- [Exercise details]
Repeat the lines of the records from the one containing "2: (1428, 784)" through the one containing "26: (1224, 694)", inclusive, reproducing each line without change.

- [Record set]
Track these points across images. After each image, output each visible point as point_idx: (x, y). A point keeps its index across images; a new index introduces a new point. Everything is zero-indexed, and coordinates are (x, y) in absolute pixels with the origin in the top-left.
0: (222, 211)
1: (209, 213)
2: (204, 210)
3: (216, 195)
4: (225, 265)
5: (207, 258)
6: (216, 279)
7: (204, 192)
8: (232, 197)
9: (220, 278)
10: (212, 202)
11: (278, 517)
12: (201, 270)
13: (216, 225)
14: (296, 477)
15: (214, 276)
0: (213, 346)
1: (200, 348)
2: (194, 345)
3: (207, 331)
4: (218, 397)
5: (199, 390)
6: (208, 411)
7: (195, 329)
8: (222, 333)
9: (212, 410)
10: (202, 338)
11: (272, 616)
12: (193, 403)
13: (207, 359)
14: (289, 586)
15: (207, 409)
---
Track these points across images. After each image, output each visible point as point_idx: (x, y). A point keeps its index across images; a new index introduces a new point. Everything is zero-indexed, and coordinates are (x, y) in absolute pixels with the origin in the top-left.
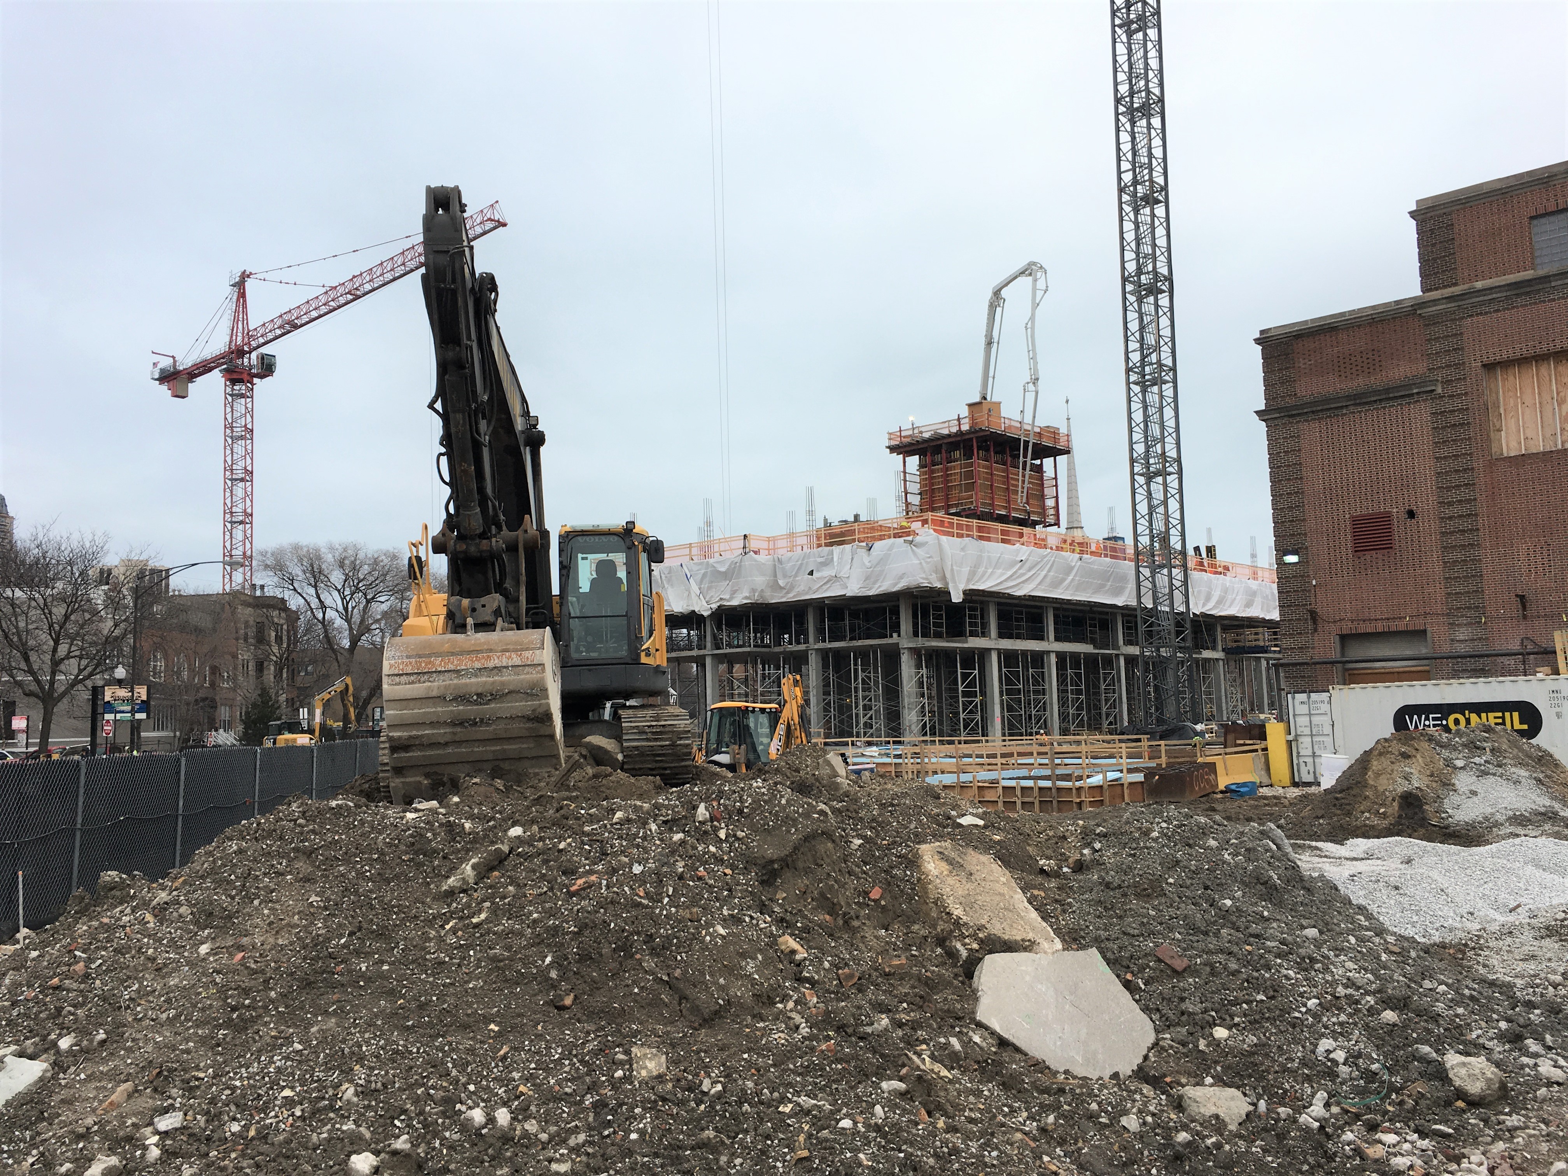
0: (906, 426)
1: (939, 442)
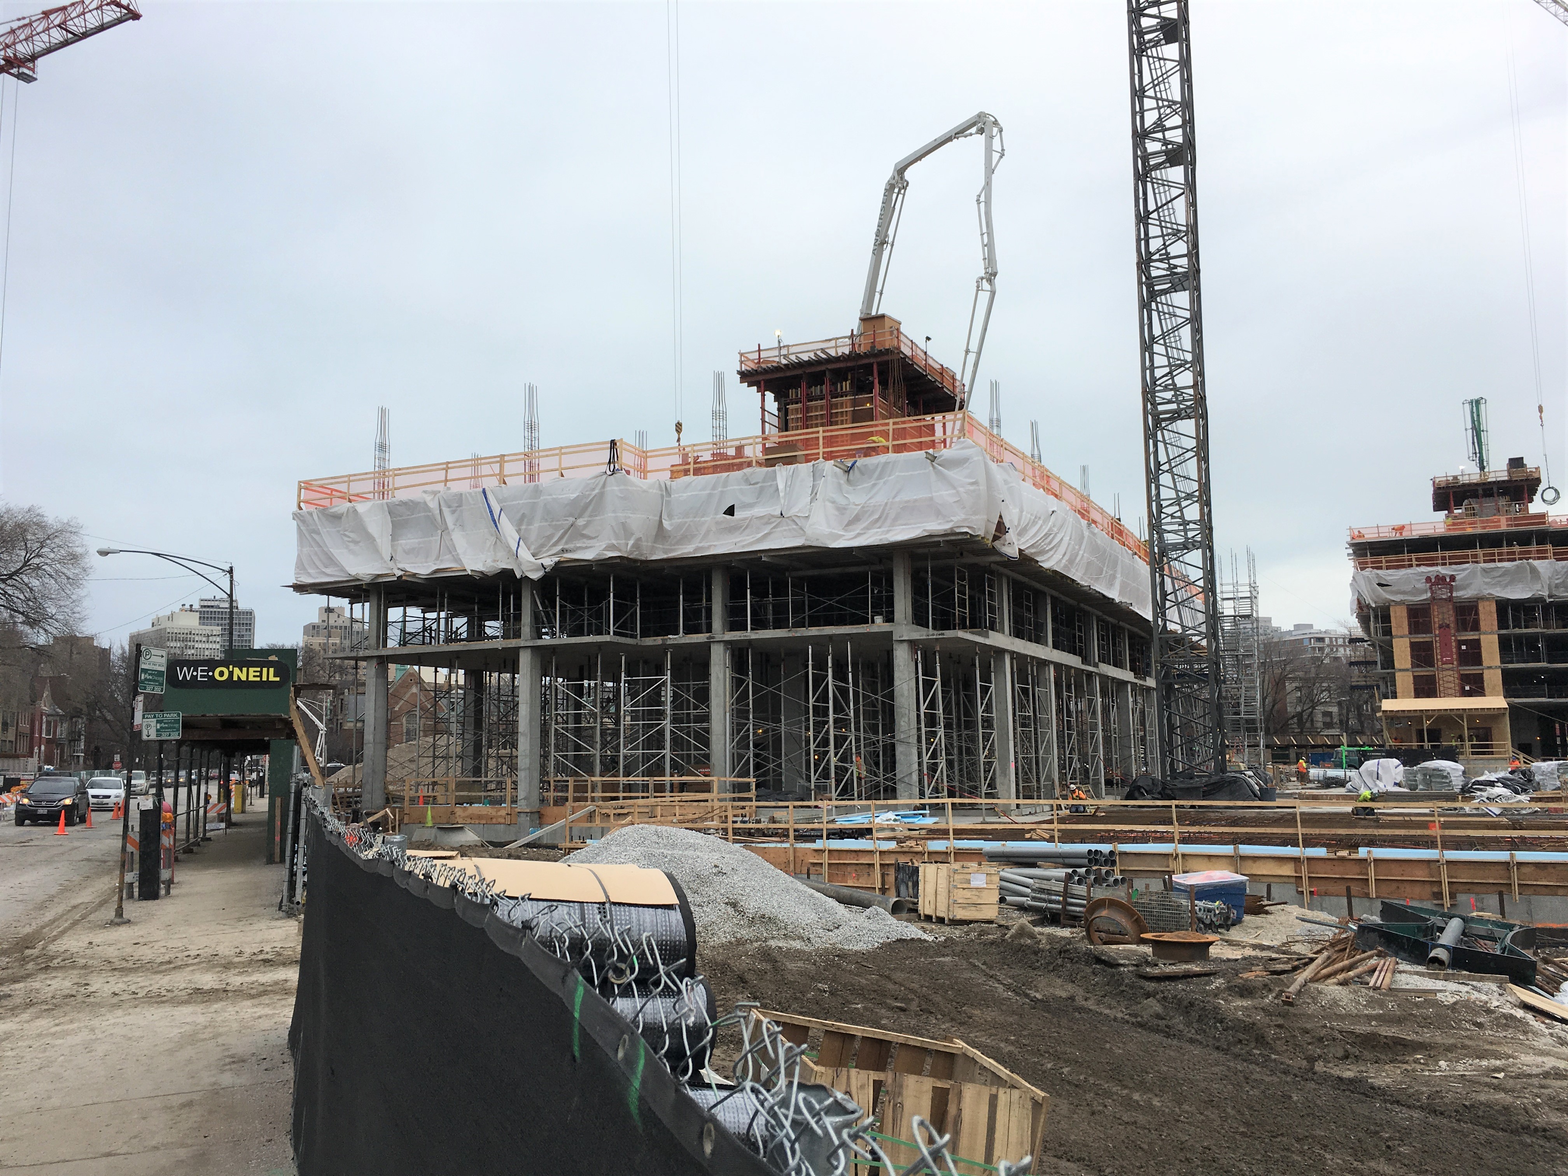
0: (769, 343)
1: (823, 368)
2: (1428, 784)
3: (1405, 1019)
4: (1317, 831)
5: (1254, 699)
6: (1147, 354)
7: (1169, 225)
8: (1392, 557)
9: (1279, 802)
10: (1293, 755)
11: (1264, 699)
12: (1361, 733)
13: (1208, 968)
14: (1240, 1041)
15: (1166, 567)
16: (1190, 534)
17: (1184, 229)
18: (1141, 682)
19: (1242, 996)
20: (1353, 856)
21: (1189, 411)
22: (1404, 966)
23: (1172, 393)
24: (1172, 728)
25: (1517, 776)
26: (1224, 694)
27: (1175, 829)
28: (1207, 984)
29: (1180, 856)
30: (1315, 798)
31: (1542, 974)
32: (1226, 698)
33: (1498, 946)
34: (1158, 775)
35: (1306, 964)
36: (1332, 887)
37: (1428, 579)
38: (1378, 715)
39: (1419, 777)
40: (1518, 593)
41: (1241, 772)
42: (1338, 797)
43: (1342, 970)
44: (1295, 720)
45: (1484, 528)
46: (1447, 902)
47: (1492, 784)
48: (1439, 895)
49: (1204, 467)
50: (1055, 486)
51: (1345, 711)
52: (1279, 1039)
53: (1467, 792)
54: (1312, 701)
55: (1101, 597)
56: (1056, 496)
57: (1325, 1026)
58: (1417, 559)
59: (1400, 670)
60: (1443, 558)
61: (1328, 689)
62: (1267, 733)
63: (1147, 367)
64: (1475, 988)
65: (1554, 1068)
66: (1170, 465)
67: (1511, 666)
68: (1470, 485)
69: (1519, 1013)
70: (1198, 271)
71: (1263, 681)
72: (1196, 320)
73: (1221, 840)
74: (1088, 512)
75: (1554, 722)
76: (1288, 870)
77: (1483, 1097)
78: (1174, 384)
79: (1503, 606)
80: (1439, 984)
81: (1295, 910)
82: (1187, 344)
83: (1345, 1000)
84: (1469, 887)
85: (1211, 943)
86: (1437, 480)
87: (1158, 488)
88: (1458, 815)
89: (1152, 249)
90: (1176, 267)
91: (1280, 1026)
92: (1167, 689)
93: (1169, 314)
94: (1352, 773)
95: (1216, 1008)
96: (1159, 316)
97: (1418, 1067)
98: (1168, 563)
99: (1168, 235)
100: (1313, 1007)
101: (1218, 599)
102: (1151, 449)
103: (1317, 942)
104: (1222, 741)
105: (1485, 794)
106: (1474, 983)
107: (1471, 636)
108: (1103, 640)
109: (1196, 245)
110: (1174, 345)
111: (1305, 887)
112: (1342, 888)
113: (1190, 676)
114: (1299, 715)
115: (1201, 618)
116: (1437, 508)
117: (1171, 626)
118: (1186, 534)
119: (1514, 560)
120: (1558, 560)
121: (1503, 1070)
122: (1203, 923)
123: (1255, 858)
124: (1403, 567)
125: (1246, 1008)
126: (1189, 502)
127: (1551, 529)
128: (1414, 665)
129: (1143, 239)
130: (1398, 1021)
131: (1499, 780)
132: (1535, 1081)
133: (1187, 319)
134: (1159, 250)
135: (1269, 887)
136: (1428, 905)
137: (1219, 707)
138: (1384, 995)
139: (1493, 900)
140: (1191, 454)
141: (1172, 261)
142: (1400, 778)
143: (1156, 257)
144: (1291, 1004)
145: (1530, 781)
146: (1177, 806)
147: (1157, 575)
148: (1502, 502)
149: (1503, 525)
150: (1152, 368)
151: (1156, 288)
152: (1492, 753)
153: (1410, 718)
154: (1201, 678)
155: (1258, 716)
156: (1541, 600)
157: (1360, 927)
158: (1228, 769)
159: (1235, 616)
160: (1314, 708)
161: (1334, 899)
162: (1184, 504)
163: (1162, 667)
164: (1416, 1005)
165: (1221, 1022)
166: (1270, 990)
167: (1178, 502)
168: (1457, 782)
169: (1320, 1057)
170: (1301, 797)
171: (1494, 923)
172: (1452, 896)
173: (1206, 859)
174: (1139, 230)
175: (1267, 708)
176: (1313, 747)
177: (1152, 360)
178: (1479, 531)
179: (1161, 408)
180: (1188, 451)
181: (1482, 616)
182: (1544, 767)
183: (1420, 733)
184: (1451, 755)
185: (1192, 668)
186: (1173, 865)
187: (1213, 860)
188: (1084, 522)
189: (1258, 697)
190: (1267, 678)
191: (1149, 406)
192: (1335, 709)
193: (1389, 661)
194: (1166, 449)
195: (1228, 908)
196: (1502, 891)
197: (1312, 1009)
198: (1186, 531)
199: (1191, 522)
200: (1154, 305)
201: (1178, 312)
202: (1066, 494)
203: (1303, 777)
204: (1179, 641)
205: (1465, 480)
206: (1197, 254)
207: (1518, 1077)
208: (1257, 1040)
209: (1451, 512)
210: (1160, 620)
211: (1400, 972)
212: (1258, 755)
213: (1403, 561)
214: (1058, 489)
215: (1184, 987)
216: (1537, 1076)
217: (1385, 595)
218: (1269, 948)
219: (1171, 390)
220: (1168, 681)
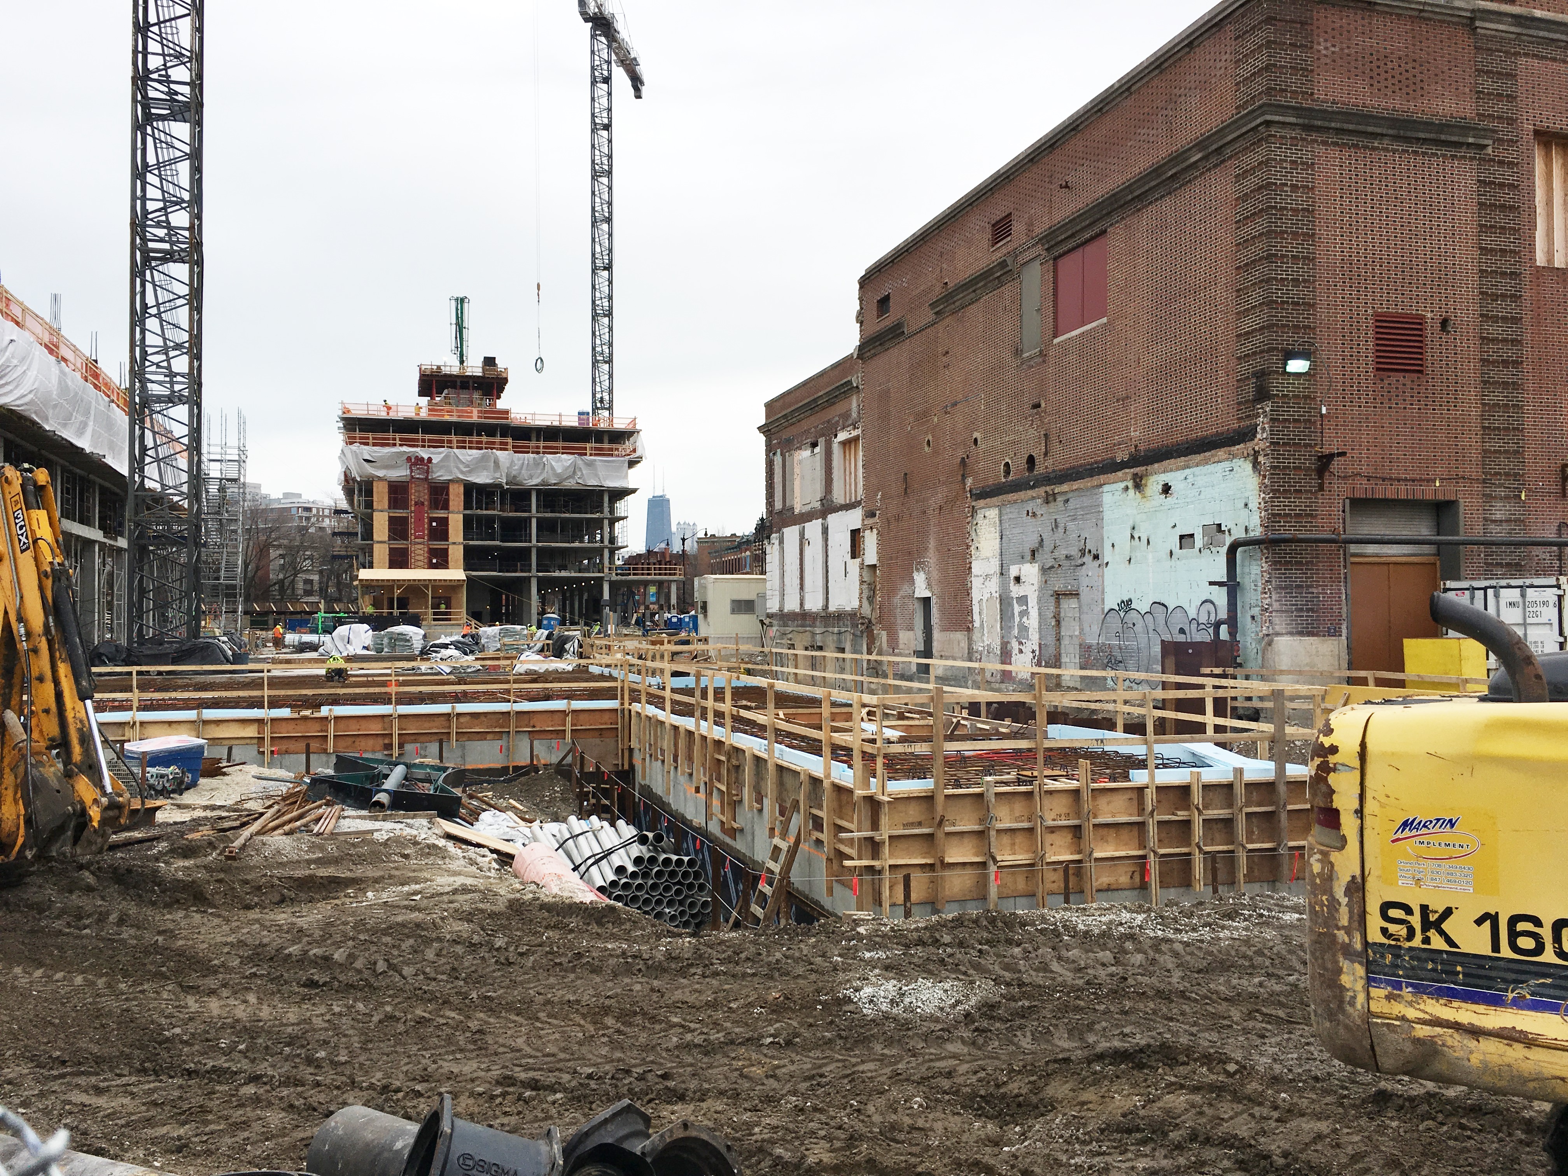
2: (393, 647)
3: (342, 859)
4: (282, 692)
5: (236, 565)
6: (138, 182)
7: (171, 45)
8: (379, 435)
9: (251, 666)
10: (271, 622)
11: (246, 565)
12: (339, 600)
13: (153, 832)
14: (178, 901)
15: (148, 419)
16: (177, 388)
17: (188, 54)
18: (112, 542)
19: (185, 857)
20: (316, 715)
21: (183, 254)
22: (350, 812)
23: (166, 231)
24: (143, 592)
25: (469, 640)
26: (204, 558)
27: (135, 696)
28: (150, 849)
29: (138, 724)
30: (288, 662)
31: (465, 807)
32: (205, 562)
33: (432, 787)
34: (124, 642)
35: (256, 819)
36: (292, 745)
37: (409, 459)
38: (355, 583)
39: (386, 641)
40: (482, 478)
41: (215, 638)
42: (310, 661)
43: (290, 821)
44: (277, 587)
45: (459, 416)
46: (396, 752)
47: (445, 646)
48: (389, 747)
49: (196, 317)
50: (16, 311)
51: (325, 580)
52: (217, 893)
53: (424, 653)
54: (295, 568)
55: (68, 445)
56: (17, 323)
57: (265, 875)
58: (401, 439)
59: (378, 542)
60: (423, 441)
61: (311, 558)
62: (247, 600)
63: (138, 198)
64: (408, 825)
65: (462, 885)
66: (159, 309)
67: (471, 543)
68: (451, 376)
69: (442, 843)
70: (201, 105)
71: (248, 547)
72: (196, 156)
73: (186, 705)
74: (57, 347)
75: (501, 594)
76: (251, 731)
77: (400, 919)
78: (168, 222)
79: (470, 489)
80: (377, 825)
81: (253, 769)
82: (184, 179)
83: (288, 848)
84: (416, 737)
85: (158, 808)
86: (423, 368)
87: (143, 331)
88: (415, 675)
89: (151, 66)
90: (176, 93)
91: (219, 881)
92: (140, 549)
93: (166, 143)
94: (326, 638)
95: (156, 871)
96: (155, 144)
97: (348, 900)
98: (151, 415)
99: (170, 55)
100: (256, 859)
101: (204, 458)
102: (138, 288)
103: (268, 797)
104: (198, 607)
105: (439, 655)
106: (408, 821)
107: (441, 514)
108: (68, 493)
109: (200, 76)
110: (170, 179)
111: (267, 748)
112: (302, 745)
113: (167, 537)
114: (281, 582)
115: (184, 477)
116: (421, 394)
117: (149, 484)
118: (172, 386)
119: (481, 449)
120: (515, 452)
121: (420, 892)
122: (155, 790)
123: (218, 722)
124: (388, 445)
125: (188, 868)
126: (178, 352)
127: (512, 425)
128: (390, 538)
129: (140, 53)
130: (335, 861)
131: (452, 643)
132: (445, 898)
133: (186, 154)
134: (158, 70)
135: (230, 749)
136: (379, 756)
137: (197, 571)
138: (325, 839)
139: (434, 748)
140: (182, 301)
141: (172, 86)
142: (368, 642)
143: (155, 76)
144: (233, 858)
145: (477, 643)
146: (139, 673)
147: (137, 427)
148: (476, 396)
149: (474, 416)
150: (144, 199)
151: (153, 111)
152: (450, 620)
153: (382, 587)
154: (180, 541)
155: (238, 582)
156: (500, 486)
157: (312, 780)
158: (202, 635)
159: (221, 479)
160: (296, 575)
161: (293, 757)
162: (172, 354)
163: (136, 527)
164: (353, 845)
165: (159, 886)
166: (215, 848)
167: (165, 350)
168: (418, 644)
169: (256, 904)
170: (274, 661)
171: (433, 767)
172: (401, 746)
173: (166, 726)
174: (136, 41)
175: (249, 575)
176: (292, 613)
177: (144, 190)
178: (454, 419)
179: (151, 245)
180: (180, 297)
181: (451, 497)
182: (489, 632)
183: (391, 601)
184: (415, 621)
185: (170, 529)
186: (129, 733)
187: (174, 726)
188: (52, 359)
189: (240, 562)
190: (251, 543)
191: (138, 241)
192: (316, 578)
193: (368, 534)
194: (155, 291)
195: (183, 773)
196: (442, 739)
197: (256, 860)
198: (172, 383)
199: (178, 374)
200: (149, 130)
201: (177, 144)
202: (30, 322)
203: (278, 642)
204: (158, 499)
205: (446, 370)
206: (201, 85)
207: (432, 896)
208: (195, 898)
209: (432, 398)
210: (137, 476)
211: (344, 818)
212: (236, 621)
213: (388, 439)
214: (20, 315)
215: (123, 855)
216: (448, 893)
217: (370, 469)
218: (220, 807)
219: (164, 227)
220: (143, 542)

- [Result of the task]
2: (1428, 784)
3: (1405, 1019)
4: (1317, 831)
5: (1254, 699)
6: (1147, 354)
7: (1169, 225)
8: (1392, 557)
9: (1279, 802)
10: (1293, 755)
11: (1264, 699)
12: (1361, 733)
13: (1208, 968)
14: (1240, 1041)
15: (1166, 567)
16: (1190, 534)
17: (1184, 229)
18: (1141, 682)
19: (1242, 996)
20: (1353, 856)
21: (1189, 411)
22: (1404, 966)
23: (1172, 393)
24: (1172, 728)
25: (1517, 776)
26: (1224, 694)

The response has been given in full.